Most everyone knows about the government’s role in protecting the .gov Internet domain from cyberattacks. But what role, if any, does the government play in protecting the larger, .com domain?
Private sector experts say the government needs to be careful not to overstep their bounds.
James Lewis, director and senior fellow with the Center for Strategic and International Studies in Washington, says that the proper role for the National Institute of Standards and Technology in coordinating the battle for cybersecurity between the public and private sector is to represent the United States in working with other countries on setting standards for cybersecurity hardware and applications.
Don Proctor, senior vice president for cybersecurity at CISCO, says past experiences show the government needs to be careful.
“In the early 1990s, we had a set of security protocols called GOSIP, the Government OSI Protocols,” Proctor says. “The government decided it would mandate through its purchasing power a new set of protocols, not the protocols that had been adopted by industry, but a different set of protocols, and that it would require every business that sold information technology to the federal government would comply with those new protocols.”
Proctor says after spending billions to comply with GOSIP, the protocol was never launched on a production computer network, and was eventually rescinded.

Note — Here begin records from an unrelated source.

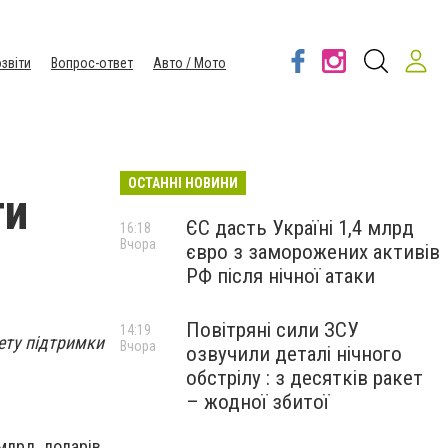
звіти
Вопрос-ответ
Авто / Мото
ОСТАННІ НОВИНИ
ги
ЄС дасть Україні 1,4 млрд
16:18
Вчора
євро з заморожених активів
РФ після нічної атаки
Повітряні сили ЗСУ
14:19
ету підтримки
Вчора
озвучили деталі нічного
обстрілу : з десятків ракет
– жодної збитої
млрд доларів,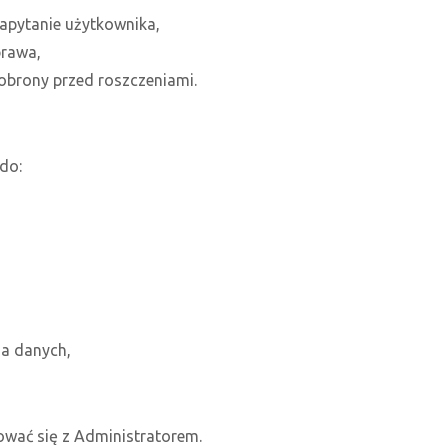
apytanie użytkownika,
prawa,
obrony przed roszczeniami.
do:
ia danych,
tować się z Administratorem.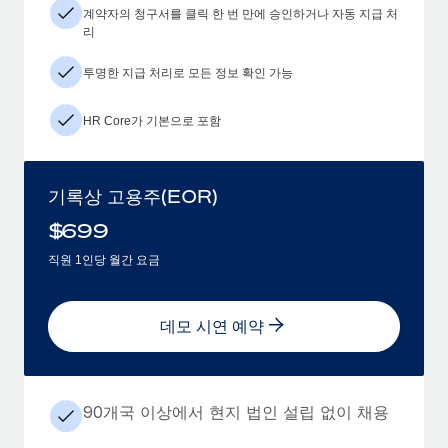
계약자의 청구서를 클릭 한 번 만에 승인하거나 자동 지급 처
리
투명한 지급 처리로 모든 정보 확인 가능
HR Core가 기본으로 포함
기록상 고용주(EOR)
$
699
직원 1인당 월간 요금
데모 시연 예약
90개국 이상에서 현지 법인 설립 없이 채용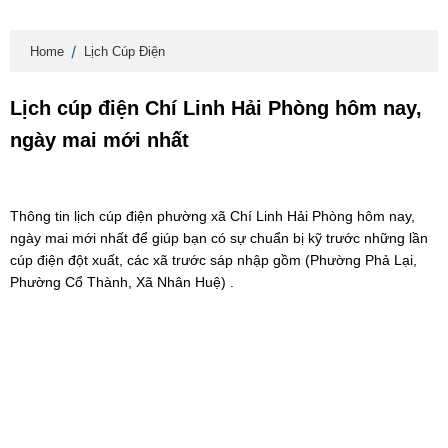
Home
Lịch Cúp Điện
Lịch cúp điện Chí Linh Hải Phòng hôm nay,
ngày mai mới nhất
Thông tin lịch cúp điện phường xã Chí Linh Hải Phòng hôm nay,
ngày mai mới nhất để giúp bạn có sự chuẩn bị kỹ trước những lần
cúp điện đột xuất, các xã trước sáp nhập gồm (Phường Phả Lại,
Phường Cổ Thành, Xã Nhân Huệ) .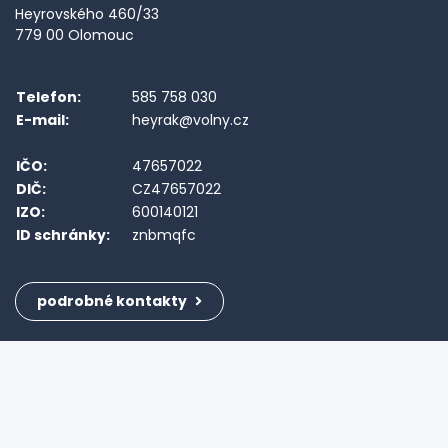
Heyrovského 460/33
779 00 Olomouc
Telefon:
585 758 030
E-mail:
heyrak@volny.cz
IČO:
47657022
DIČ:
CZ47657022
IZO:
600140121
ID schránky:
znbmqfc
podrobné kontakty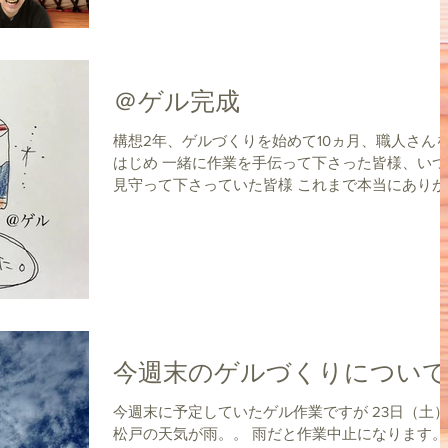
＠ゲル完成
構想2年、ゲルづくりを始めて10ヵ月、職人さん
はじめ 一緒に作業を手伝って下さった皆様、いつ
見守って下さっていた皆様 これまで本当にありが
うございます。 9日の夜になんとか形になり 10日
細かい作業とドア付けをおこない完成しました。 
梁...
今週末のゲルづくりについて
今週末に予定していたゲル作業ですが 23日（土）の
松戸の天気が雨。。 雨だと作業中止になります。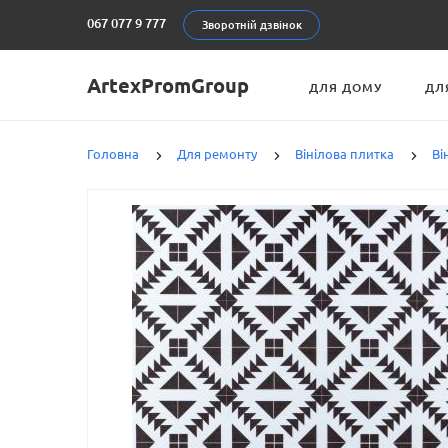
067 077 9 777
Зворотній дзвінок
ArtexPromGroup
ДЛЯ ДОМУ
ДЛ
Головна
Для ремонту
Вінілова плитка
Ві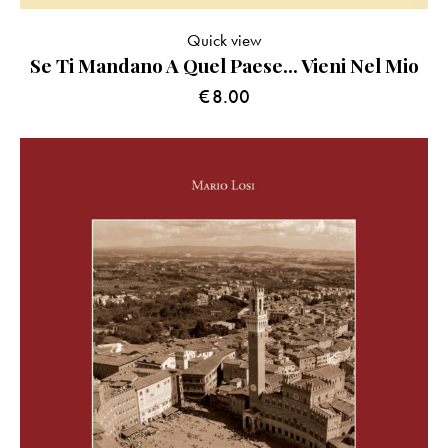
Quick view
Se Ti Mandano A Quel Paese… Vieni Nel Mio
€
8.00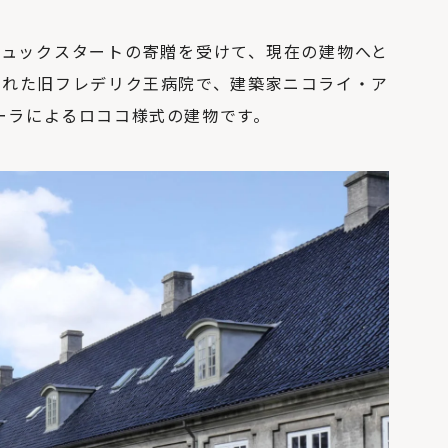
リュックスタートの寄贈を受けて、現在の建物へと
てられた旧フレデリク王病院で、建築家ニコライ・ア
ーラによるロココ様式の建物です。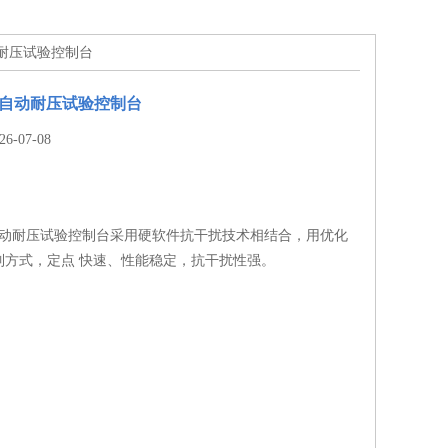
自动耐压试验控制台
2全自动耐压试验控制台
-07-08
2全自动耐压试验控制台采用硬软件抗干扰技术相结合，用优化
制方式，定点 快速、性能稳定，抗干扰性强。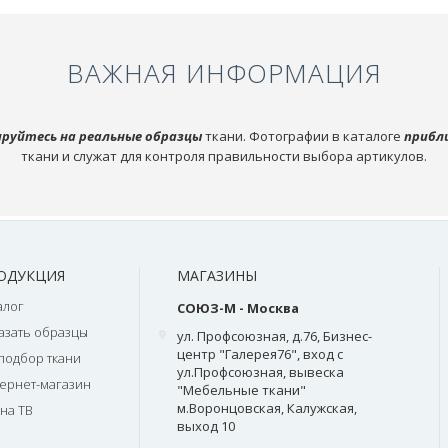
ВАЖНАЯ ИНФОРМАЦИЯ
руйтесь на реальные образцы
ткани. Фотографии в каталоге
прибл
ткани и служат для контроля правильности выбора артикулов.
ОДУКЦИЯ
МАГАЗИНЫ
алог
СОЮЗ-М - Москва
азать образцы
ул. Профсоюзная, д.76, Бизнес-
центр "Галерея76", вход с
подбор ткани
ул.Профсоюзная, вывеска
ернет-магазин
"Мебельные ткани"
м.Воронцовская, Калужская,
на ТВ
выход 10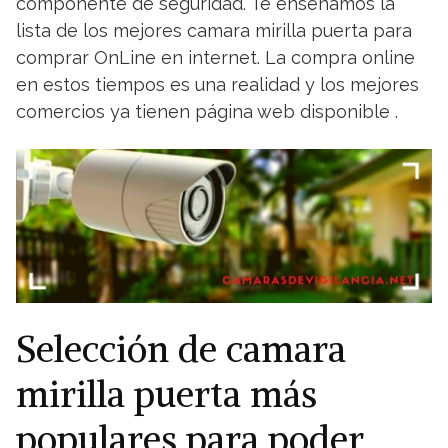
componente de seguridad. Te enseñamos la
lista de los mejores camara mirilla puerta para
comprar OnLine en internet. La compra online
en estos tiempos es una realidad y los mejores
comercios ya tienen página web disponible .
Selección de camara
mirilla puerta más
populares para poder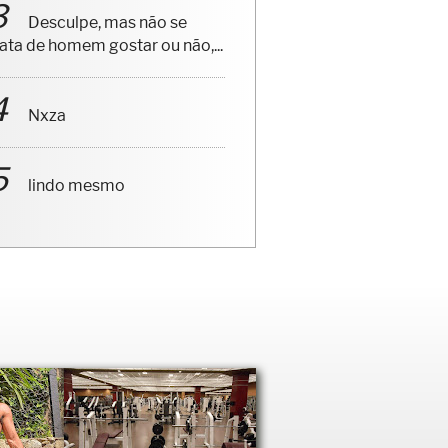
Desculpe, mas não se
rata de homem gostar ou não,...
Nxza
lindo mesmo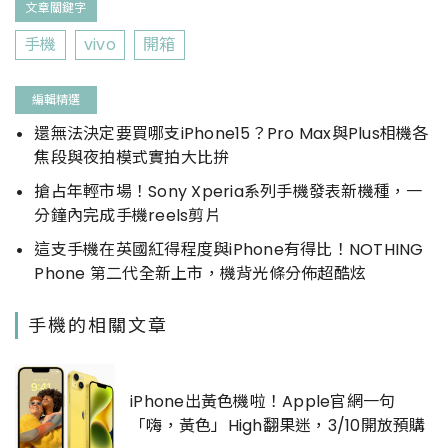
文章關鍵字
手機
vivo
開箱
編輯精選
還無法決定要買哪支iPhone15？Pro Max與Plus相機各
焦段與夜拍模式實拍大比拚
搶占年輕市場！Sony Xperia系列手機發表新機種，一
分鐘內完成手機reels剪片
這支手機在英國紅得程度與iPhone有得比！NOTHING
Phone 第二代全新上市，機背光條分佈超酷炫
手機的相關文章
iPhone出黃色機啦！Apple官網一句
「嗨，黃色」High翻果迷，3/10開放預購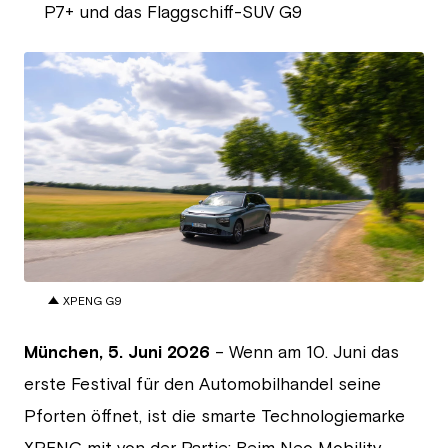
P7+ und das Flaggschiff-SUV G9
JPG
XPENG G9
München,
5. Juni 2026
– Wenn am 10. Juni das
erste Festival für den Automobilhandel seine
Pforten öffnet, ist die smarte Technologiemarke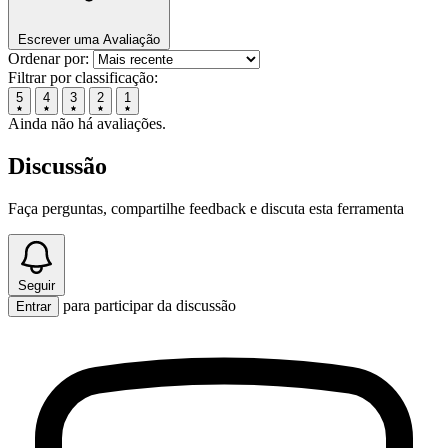
Escrever uma Avaliação
Ordenar por:
Filtrar por classificação:
5
4
3
2
1
Ainda não há avaliações.
Discussão
Faça perguntas, compartilhe feedback e discuta esta ferramenta
Seguir
para participar da discussão
Entrar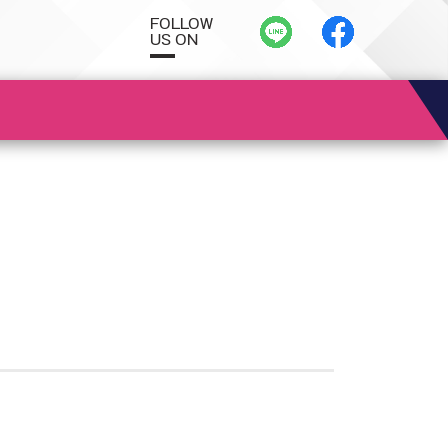
FOLLOW
US ON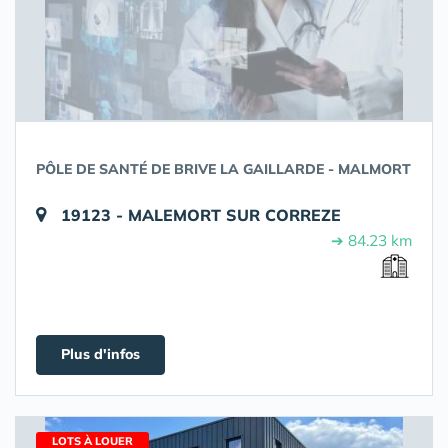
PÔLE DE SANTÉ DE BRIVE LA GAILLARDE - MALMORT
19123 - MALEMORT SUR CORREZE
➔ 84.23 km
Plus d'infos
LOTS À LOUER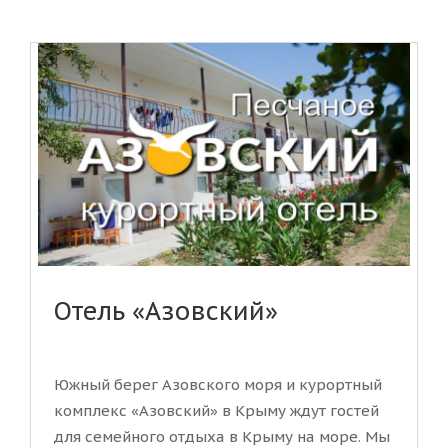
Отель «Азовский»
Южный берег Азовского моря и курортный
комплекс «Азовский» в Крыму ждут гостей
для семейного отдыха в Крыму на море. Мы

He also counsels that being mindful of the law of unintended consequences is a good rule of thumb to try to determine the right role for government in protecting cyberspace.
At the same time, Proctor says the government has done some things well.
He cites the work that industry has done with NIST on the Secure Content Automation Protocols (SCAP), in which cybersecurity systems can be monitored for compliance on an ongoing basis through automated tools, rather than being audited manually every quarter on a checklist basis. At the same time, Proctor reminded his audience that the cybersecurity battlefield is littered with failed attempts to impose one standard across the government space.
Lewis, Proctor and others discussed these issues recently at the “Symposium on Cybersecurity in the Commercial Space,” hosted by the Commerce Department, including the National Institute of Standards and Technology, the International Trade Administration and the National Telecommunications and Information Administration.
NIST director Patrick Gallagher says when it comes to cybersecurity the stakes are high for the nation.
“Taking into account business to consumer, and business to business transactions, online commerce in 2007 accounted for $3 trillion in revenue for these companies. In the business-to-consumer e-commerce space, the U.S. economy enjoyed an increase of up to 500 percent,” he says.
Lewis says for the most part, when it comes to cybersecurity, most Americans and business leaders prefer to “live in the moment.”
“We as a nation won’t do anything about cybersecurity until after some big event,” he says. “This is sort of the pattern in the U.S. It’s a few years off, so we have some time to get ahead of the trend line. And that might be a good task today. This isn’t about war; there may be some risk there. Maybe in the future. It’s about competitiveness. Think of it as competitiveness with military implications.”
Some of the most thoughtful comments on the panel came from Mischel Kwon, the well-respected and long-time former director of the Department of Homeland Security’s US-CERT, and before that, deputy director for IT security at the Justice Department. Today, she is vice president of public sector security solutions with RSA. She says when it comes to the public and private sector defending against cybersecurity attacks, one of the biggest challenges is to fully understand the threat:
“Having moved to (the) private sector,” she told the audience, “my biggest battle cries [are] ‘It’s not just fraud, it’s not just state-sponsored, and it’s not just happening to you.’ I think we’re just now beginning to realize that web that’s woven between us. And now we’re articulating it more strongly today.”
And Kwon says at a time when cybersecurity discussions still are focused on phishing, malware, trojans and botnets, cyberattackers have moved on to the “advanced persistent threat.”
“And it’s not so much where the advanced persistent threat is coming from, it’s what the advanced persistent threat is,” she says. “Think about an attack that lobs in a phishing e-mail that deploys a Trojan, allows communication from inside your network. It then deploys further malware that eventually steals administrator passwords, and now lives in your network, and controls your network. That’s an advanced persistent threat. And that is hard to combat.”